TACLOBAN CITY, Philippines?The geohazard mapping of Eastern Visayas would be delayed because the region's Mines and Geosciences Bureau has only one geologist.
?Our lack of geologists here in the region could affect our geohazard survey. Right now, our central office has set a target of geohazard mapping involving eight areas across the region,? according to James Leones, the chief geologist and the only one in the MGB-8.
The geohazard surveys will be conducted by the MGB-8 this year in San Juan town and Maasin City, both in Southern Leyte; Tacloban and Ormoc cities in Leyte; Catbalogan and Calbayog cities in Samar; Borongan City in Eastern Samar and Catarman, Northern Samar.
Since he was the lone geologist in the region, Leones said it would be impossible for him to do the assignment.

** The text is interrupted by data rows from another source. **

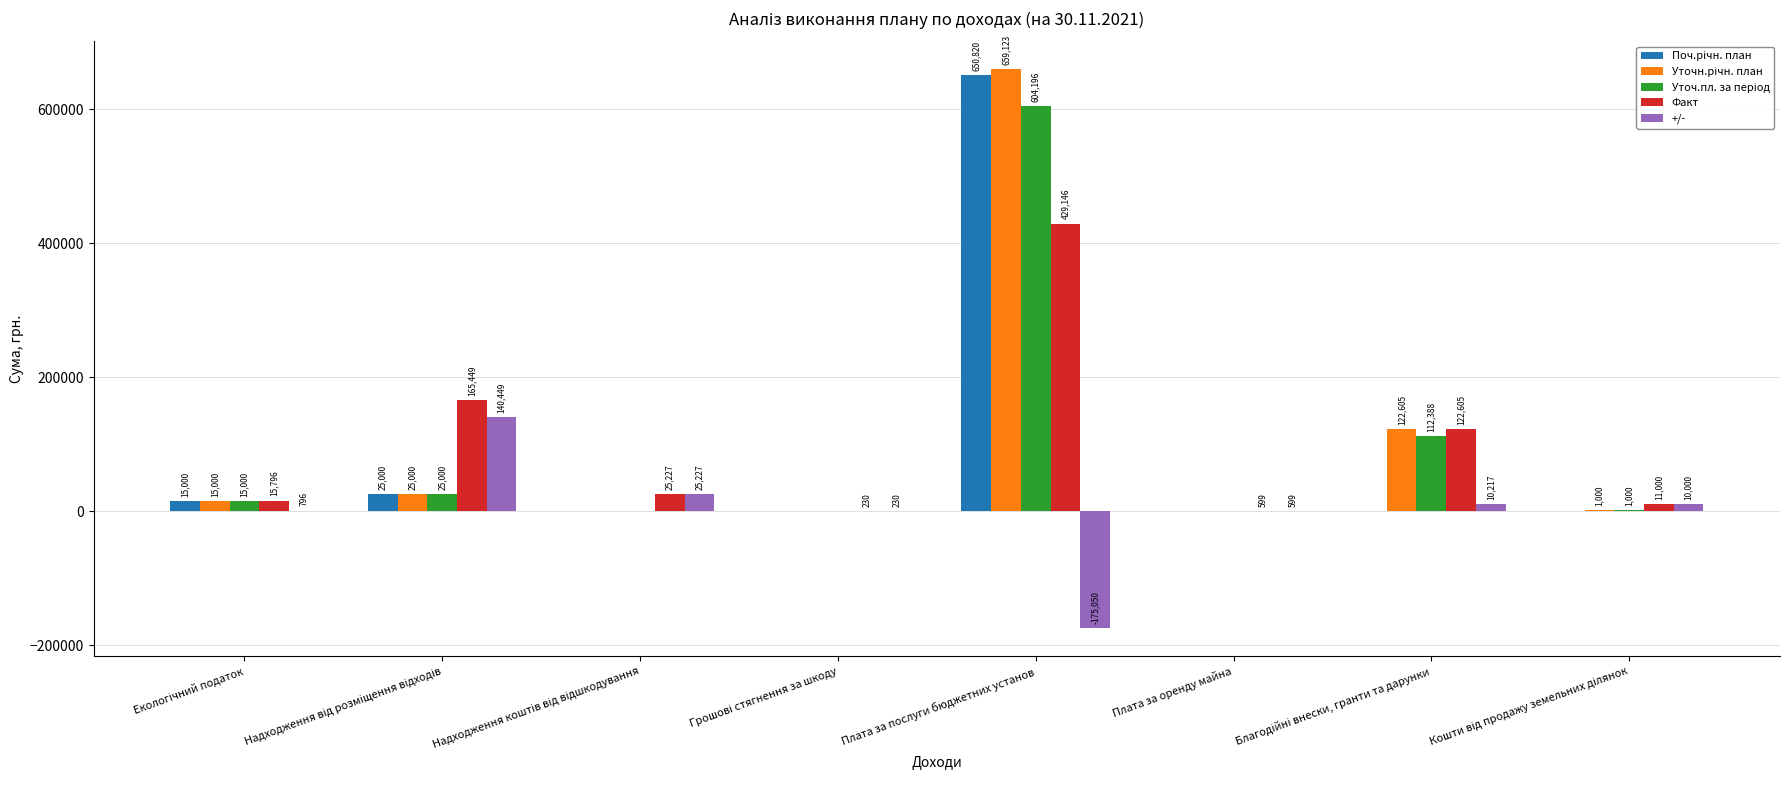

What is the maximum value shown in the chart?

659123.0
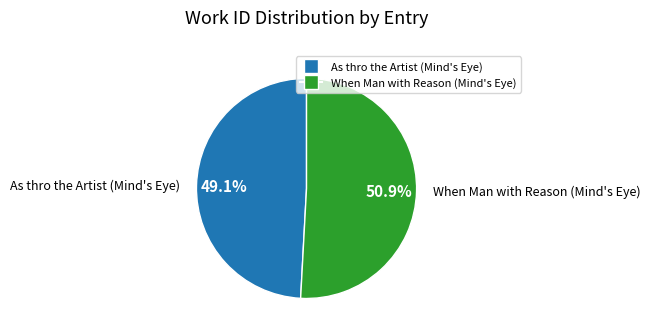

Which category accounts for the majority?

When Man with Reason (Mind's Eye)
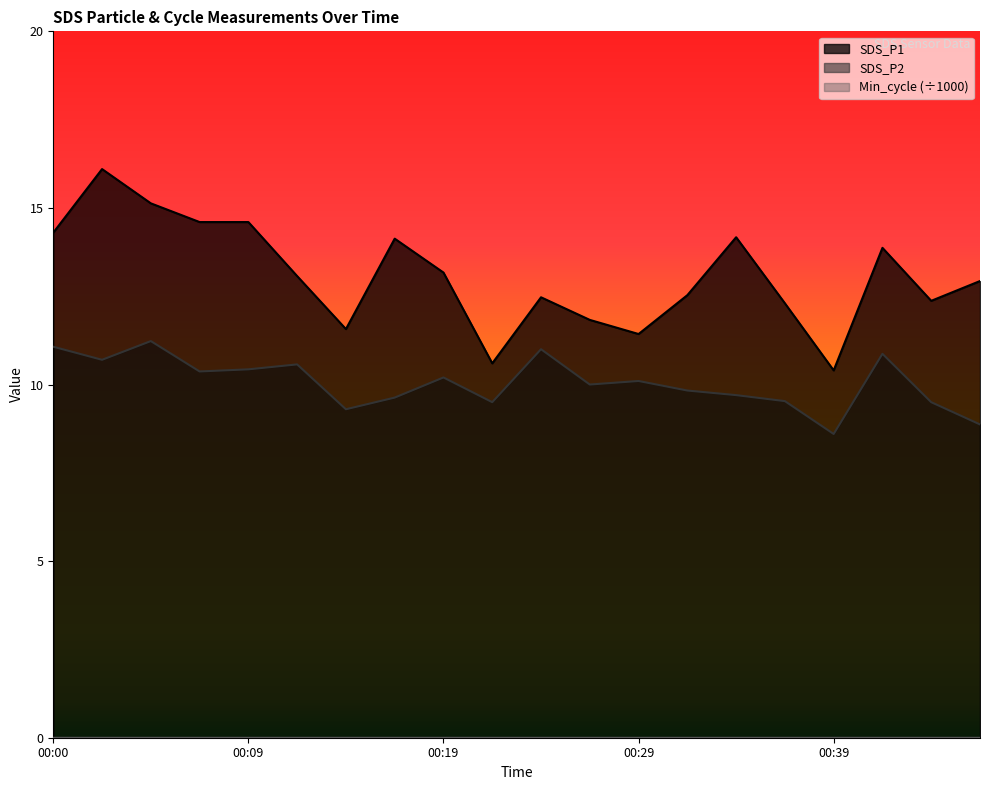

What is the value of the SDS_P1 point at the 9th from the left?

13.2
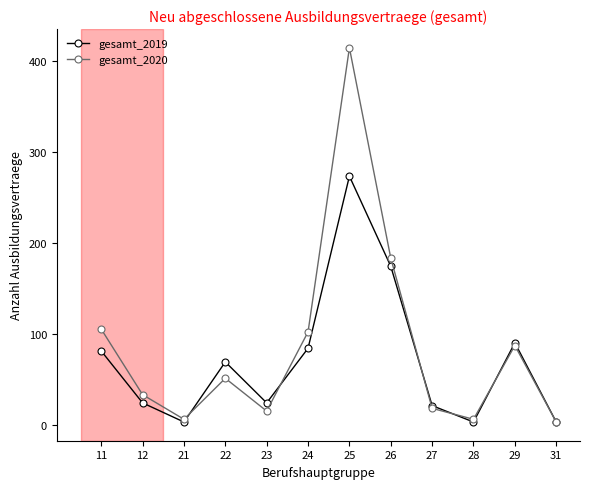

The gesamt_2019 series shows 101 at 26. True or false?

False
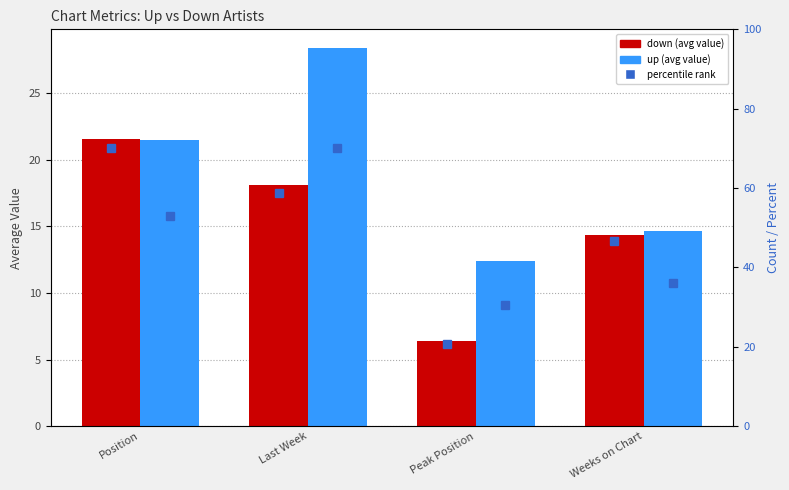

What is the value of the down pct bar at the 4th from the left?

46.6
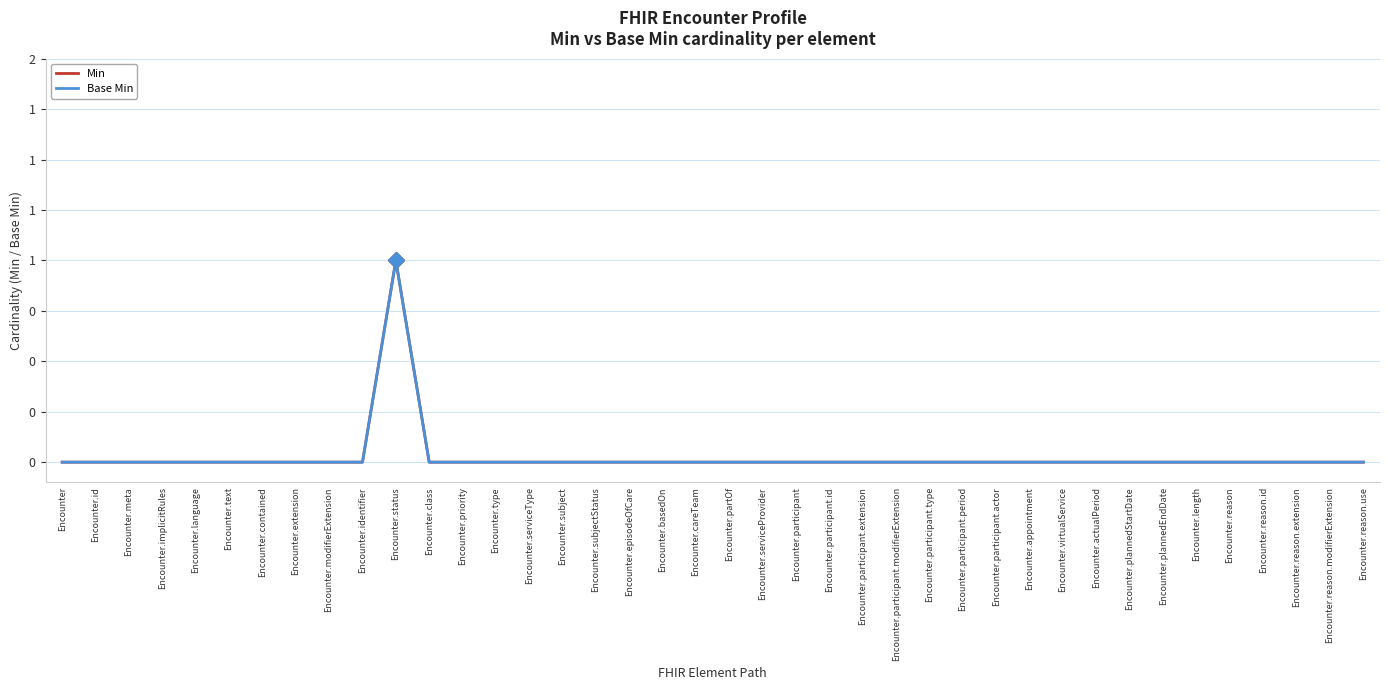

Is this an area chart (filled region under the line)?

No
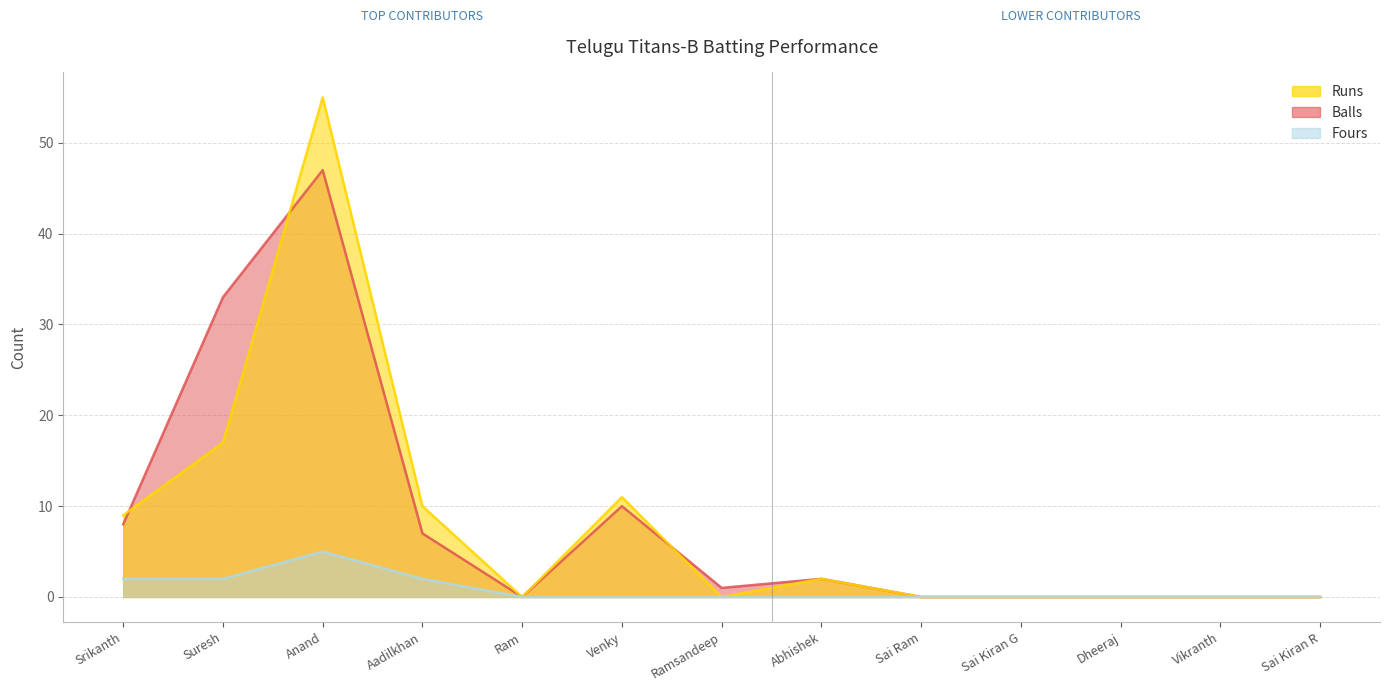

Which series has the largest range (max minus min)?

Runs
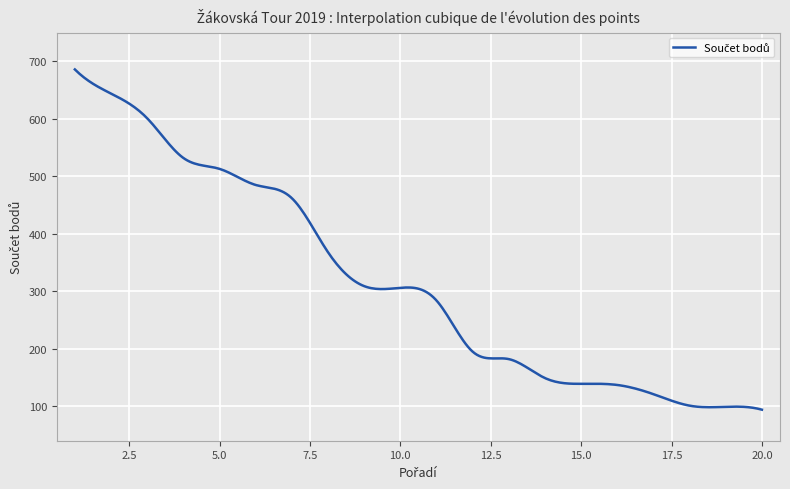

What is the greatest value displayed?

686.0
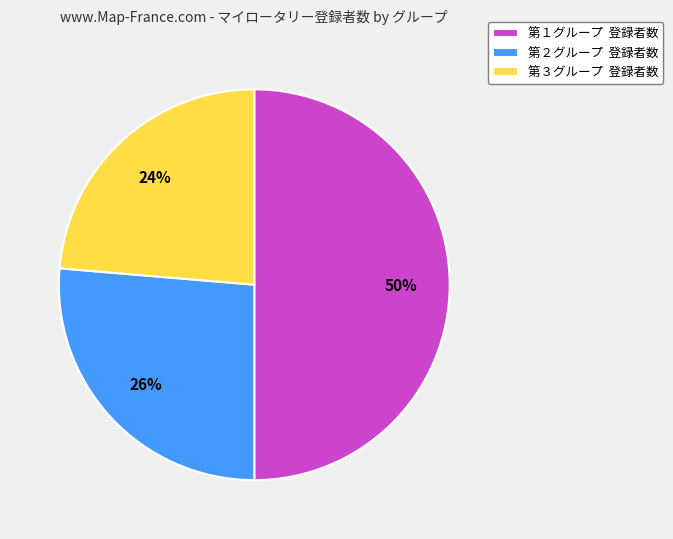

Does 第３グループ 登録者数 account for over 50% of the chart?

No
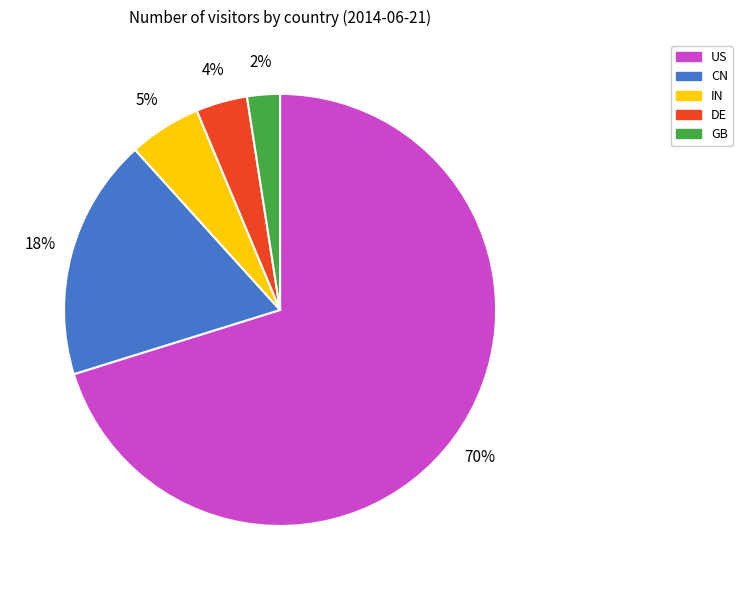

To the nearest percent, what percentage of the pie is CN?

18%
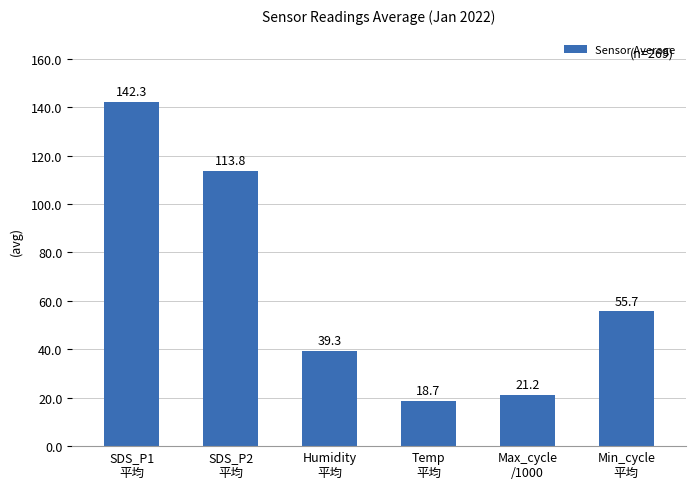

True or false: the data shows 55.7 at Min_cycle
平均.

True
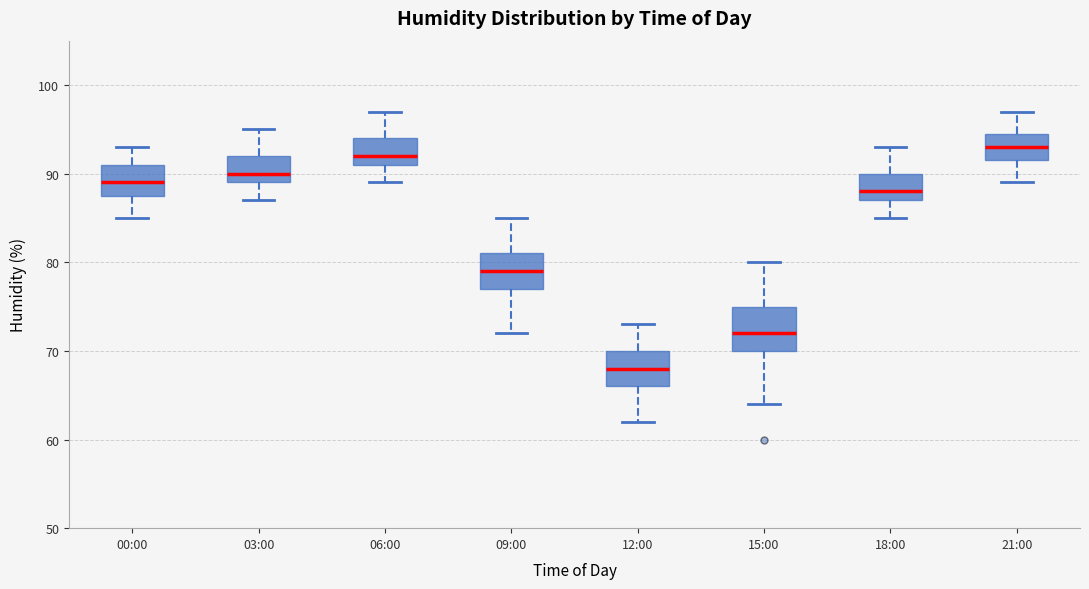

Reading left to right, read every box against the y-axis: the position of its median line, the range the box covers, and the ends of its whiskers. The values are not printed on the chart, so give them approximately, as read against the axis.

00:00: median 89, box 88 to 91, whiskers 85 to 93
03:00: median 90, box 89 to 92, whiskers 87 to 95
06:00: median 92, box 91 to 94, whiskers 89 to 97
09:00: median 79, box 77 to 81, whiskers 72 to 85
12:00: median 68, box 66 to 70, whiskers 62 to 73
15:00: median 72, box 70 to 75, whiskers 64 to 80
18:00: median 88, box 87 to 90, whiskers 85 to 93
21:00: median 93, box 92 to 95, whiskers 89 to 97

The mapping could either be delayed for submission or could not be done at all, he added.
The region once had five geologists but two left for abroad while the other one chose to work in a private company.
Last month, another geologist died due to a lingering illness, Leones said. Next year, Leones will turn 65, the retirement age for government employees.
He explained that geologists left government service after being offered higher salaries.
A government geologist receives a monthly pay of P18,000 to P30,000 depending on his designation.
On the other hand, a geologist working in a private company or outside the country would receive more than double their monthly compensation at the MGB, Leones said.
Last week, MGB regional director Roger de Dios wrote a letter to their central office requesting for another geologist for Eastern Visayas.
The MGB central office has yet to respond to the letter, Leones said.
Since Eastern Visayas has been classified as a hazard region of natural calamities like landslides, flooding and earthquakes, it needs at least five geologists, he added.
Leones explained that geologists would be responsible in identifying areas prone to natural disasters to help preserve lives and properties.
The geohazard mapping that their office would be conducting would help identify areas that were either prone to landslide, flooding or earthquake, he added.
Leones said they also apprise subdivision developers if their proposed project site would be prone to disaster.